Tuan points out that even the most special places in a landscape are not likely to be apparent to an outsider. Stories are not visible, and Colman’s paintings can be taken as a bid to make them visible, to encapsulate something of how the interaction with landscape is something privileged and valuable. In part this aspiration derives from his own instinctive engagement with the land - with, that is, the rural landscape. Although he was brought up in the city, it is clear that the countryside and the natural world quickly became extremely important for him. So there is on the one hand this sense of personal learning and involvement, and on the other a wider appreciation of the role of landscape in all cultures and communities.

It is fair to suggest that the specific backgrounds to Colman’s travels are in a way irrelevant primarily because his paintings are not merely compendiums of, so to speak, local colour. While his titles often feature allusions to particular places and particular stories related to those places, he doesn’t intend that the paintings form a kind of anthropological inventory of such information. Yet, one is entitled to ask, what are they if not that? In his paintings he does draw on the particularity of place, and is inspired by stories, but rather than illustrating or rehearsing pre-existing narratives and scenes, he sets out to make his own narratives. However, they might more accurately be termed meta-narratives, in that they are always considerations of our (or, in point of fact, his own, individual) response to landscape. There is always that general level of awareness. That is, rather than a story about a place, he is trying to find a pictorial means to express the way we relate to landscape. It’s also a story about stories, about the way we make and perpetuate them. His gamble is that there is sufficient commonality of experience for us to understand his mode of description.

He is unabashedly subjective and lyrical in his approach. It’s important that we can never quite pin down his imagery, though equally important that we can discern viable connections with the world, that we can make out resemblances, echoes and general properties. Water, mountains, trees and other plants, houses, the ochre of desert sand, for example, as well as other, symbolic shapes are all recognisably there from time to time. But there is also the inescapable idea that what we are looking at is not a picture of something out there in the world per se, but more of something going on in someone’s head. The painting is aimed at the quality and tenor of the experience, emotion recollected in tranquility, rather than directed towards generating an equivalent of the experience through depiction.
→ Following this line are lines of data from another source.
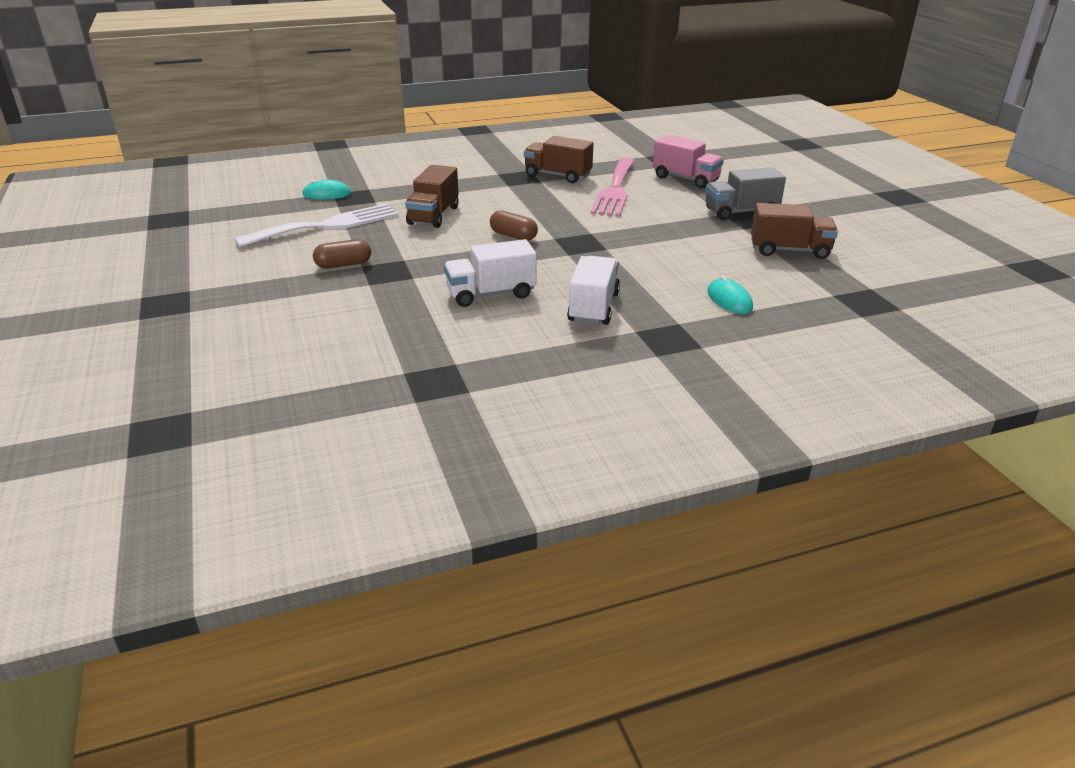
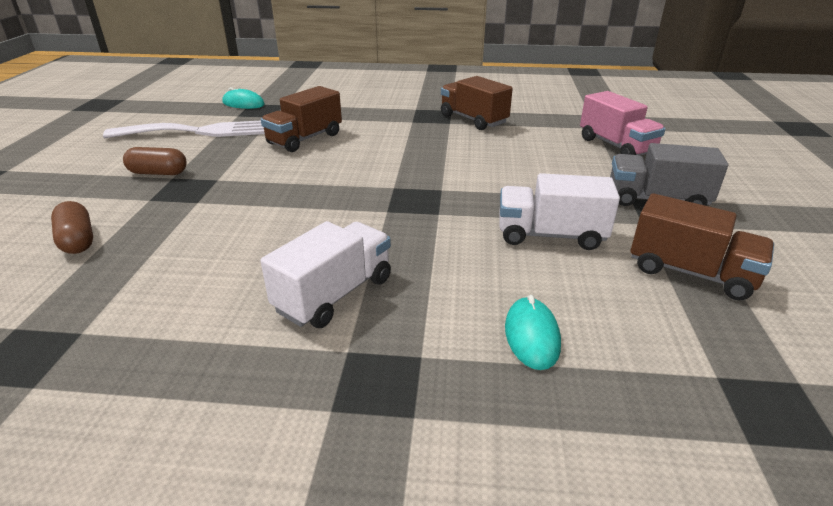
camera: 25 degrees right, 0 degrees up
(491, 294) = (244, 242): white truck -> white truck (550, 235)
(513, 236) = (353, 176): brown capsule -> brown capsule (77, 240)
(615, 190) = (519, 145): pink fork -> none

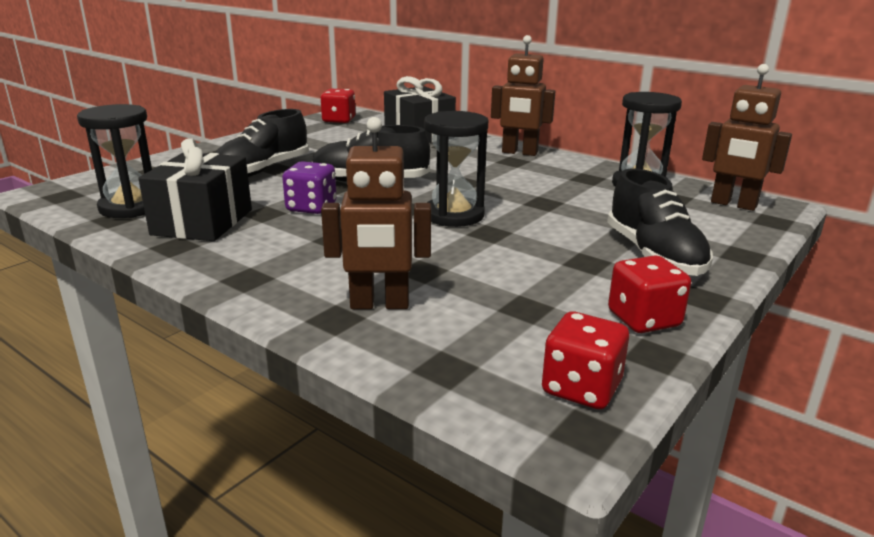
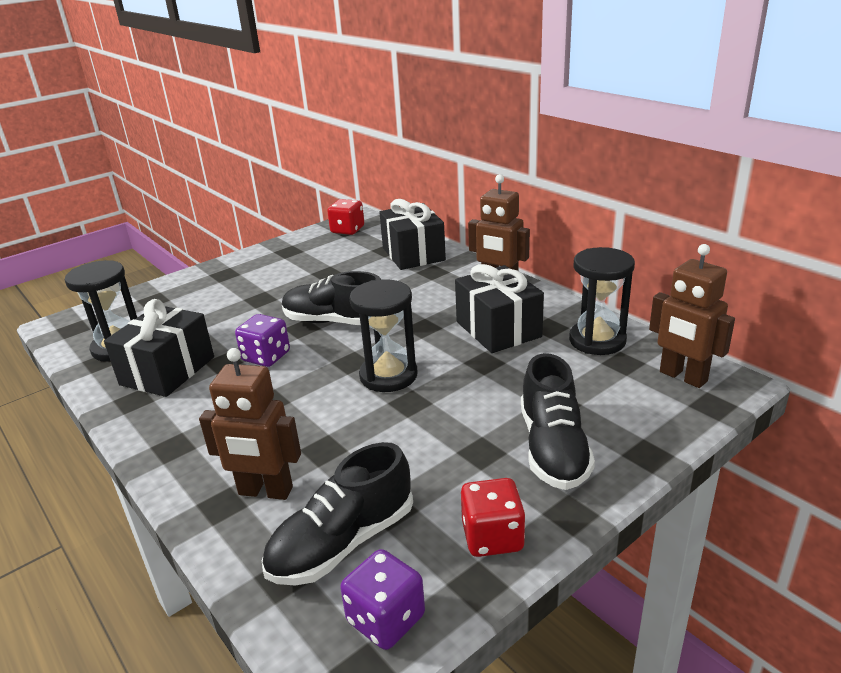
camera: 15 degrees right, 5 degrees up
(263, 170) = (247, 302): black shoe -> black shoe (342, 543)
(540, 181) = (498, 329): none -> black gift
(581, 388) = (386, 619): red dice -> purple dice

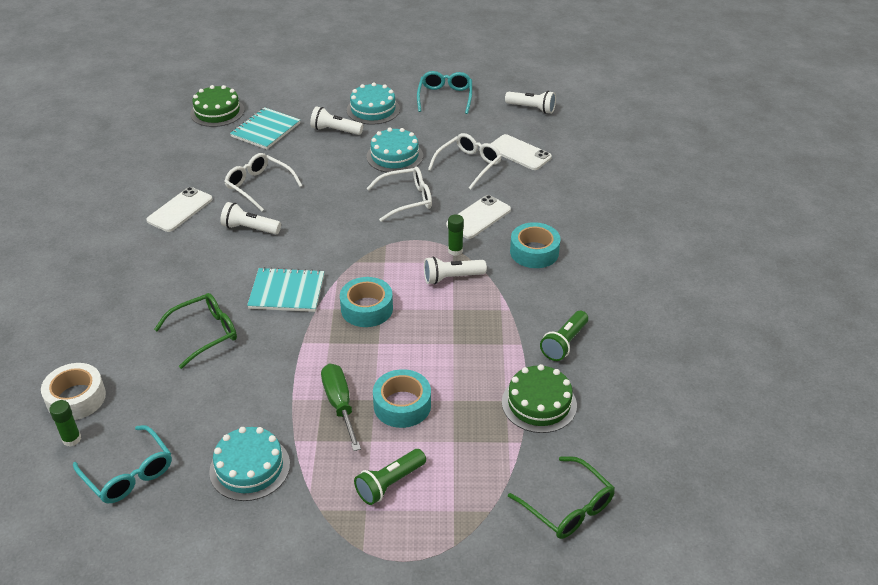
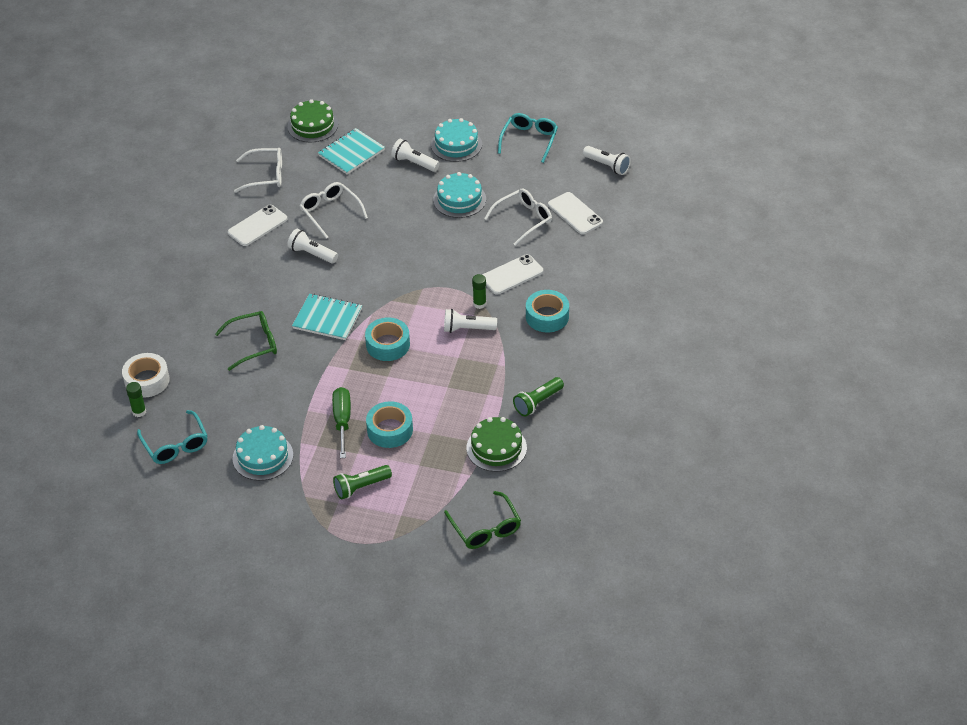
camera: 15 degrees right, 5 degrees up
(407, 199) = (456, 247): white glasses -> white glasses (266, 175)

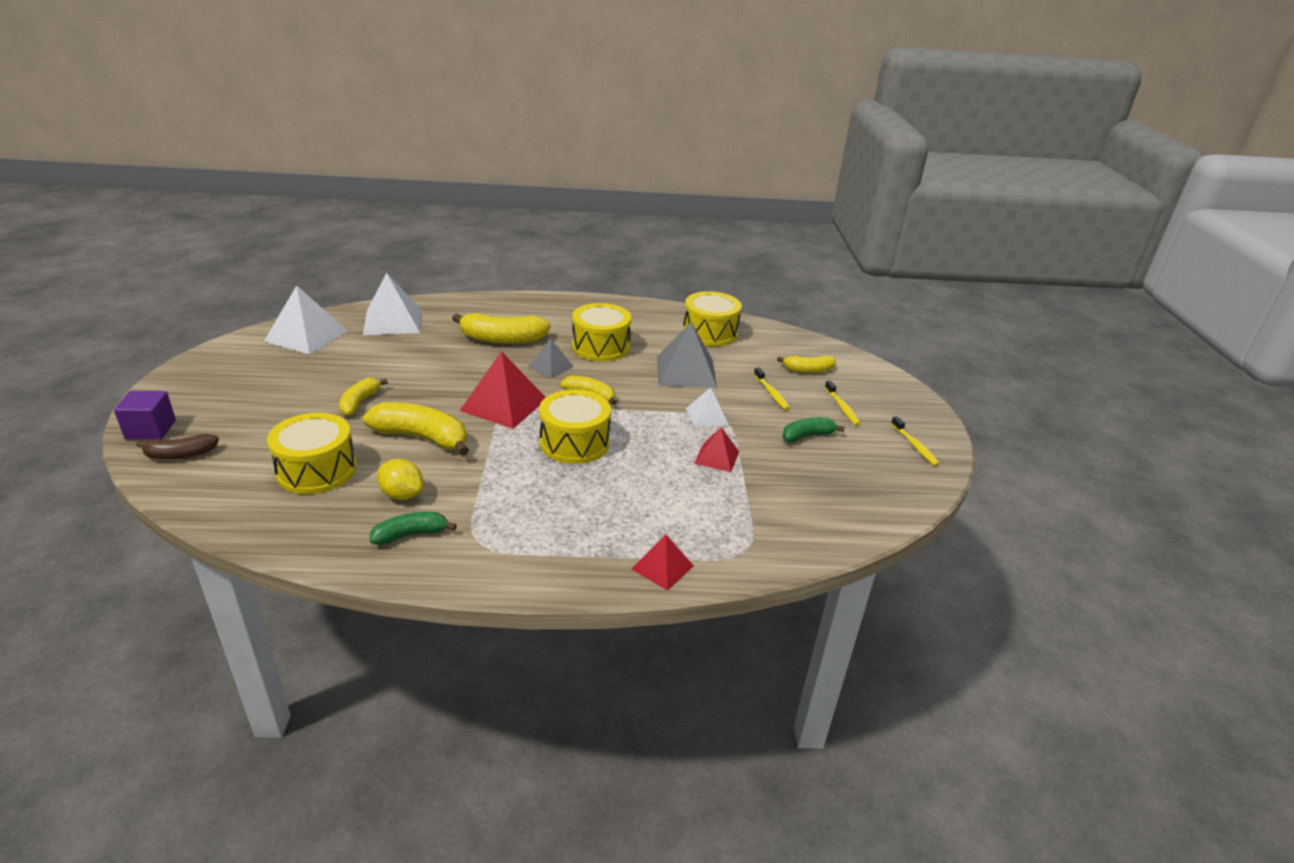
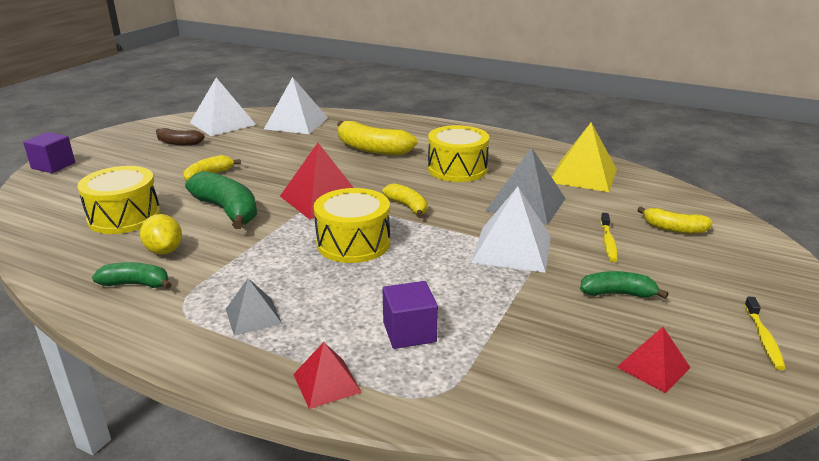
camera: 30 degrees right, 5 degrees down
(181, 455) = (51, 186): brown banana -> brown banana (179, 143)
(422, 438) = (227, 210): yellow banana -> green banana
(550, 366) = (394, 176): grey pyramid -> grey pyramid (253, 316)
(688, 509) = (409, 332): none -> purple cube
(707, 416) = (512, 249): white pyramid -> white pyramid, size x1.78
(710, 333) = (583, 175): yellow drum -> yellow pyramid
(716, 457) = (488, 290): red pyramid -> red pyramid (653, 367)
(842, 407) = (689, 274): yellow toothbrush -> none

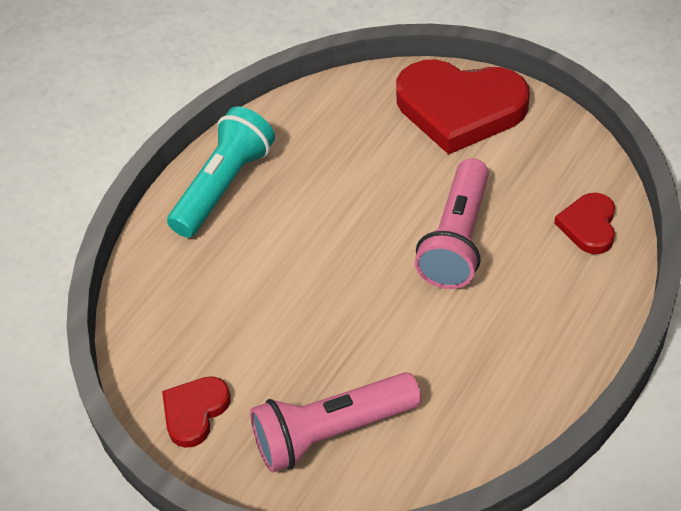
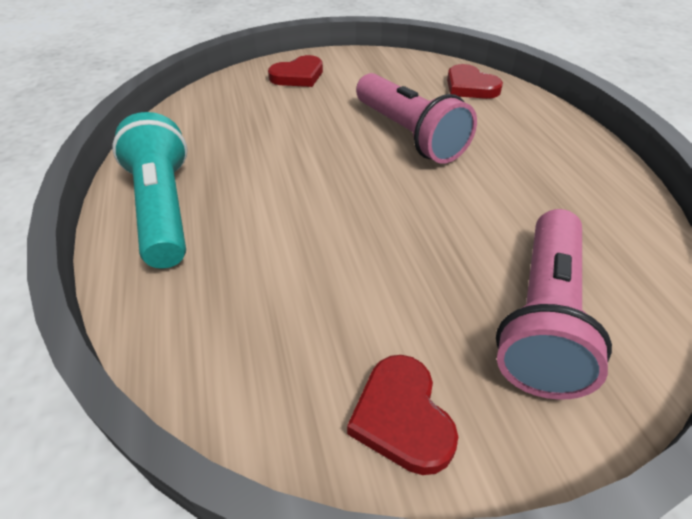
camera: 50 degrees left, 5 degrees down
(460, 109) = (298, 76): red heart -> red heart, size x0.49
The light in his work, he notes, doesn’t seem to have an external source. Rather it glows from within, as though each painting is built on a core of light filtered through layer on layer of colour. The term lyrical suggests music, appropriately enough, for there is a musical balance to the interplay of forms on which the compositions depends: it’s not a claim Colman makes himself, but it is certainly there. He does like the idea of comparing the individual pieces to poems or short stories, partly because of the way they are forms that usually exist in series or in collections. And certainly, to get a sense of the way he uses a painterly language it helps to see a body of work. One painting gains from the next. Once you’ve got a sense of what’s going on, of how they function, they are independently quite happy. They sing.